Exercise directions: Write out, as a numbered list, the part that opens with the line containing "m³, is stated" and closes with the line containing "Measured volume: 602817.3808 m³", both of those lines included. Skip blank lines and leave the pictures out.

Supplied records:
[Start of section]

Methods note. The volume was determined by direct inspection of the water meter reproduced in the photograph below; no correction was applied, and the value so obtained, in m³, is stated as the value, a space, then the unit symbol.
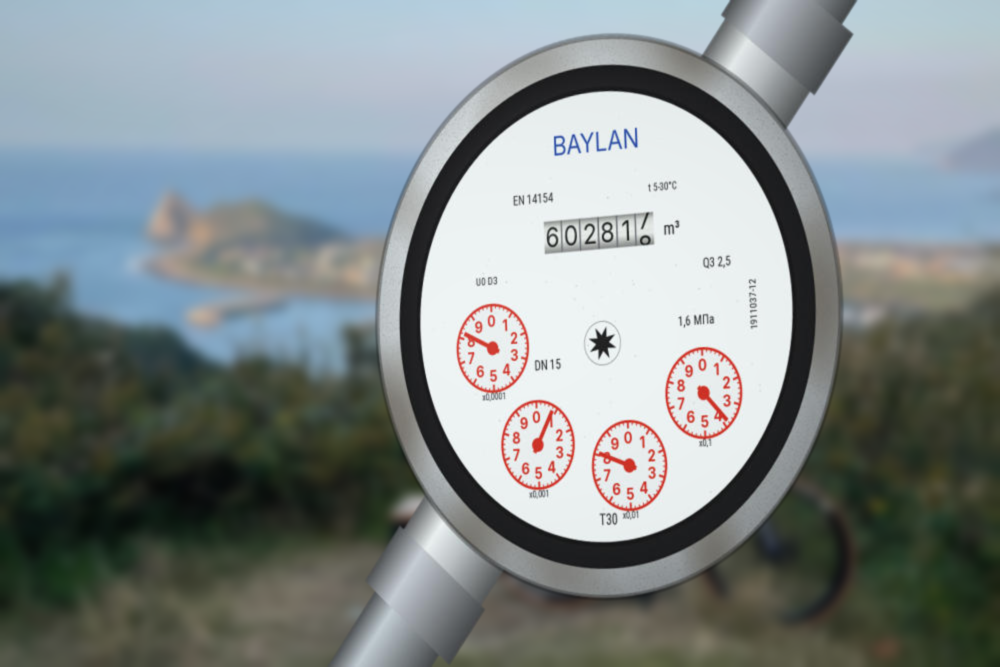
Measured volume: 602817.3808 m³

[End of section]
[Start of section]

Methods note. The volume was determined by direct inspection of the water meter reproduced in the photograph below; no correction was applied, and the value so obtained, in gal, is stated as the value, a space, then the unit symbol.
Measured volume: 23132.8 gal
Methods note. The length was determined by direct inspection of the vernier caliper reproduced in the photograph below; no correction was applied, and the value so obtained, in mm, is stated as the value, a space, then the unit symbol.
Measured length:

[End of section]

Written solution:
1. Methods note. The volume was determined by direct inspection of the water meter reproduced in the photograph below; no correction was applied, and the value so obtained, in m³, is stated as the value, a space, then the unit symbol.
2. Measured volume: 602817.3808 m³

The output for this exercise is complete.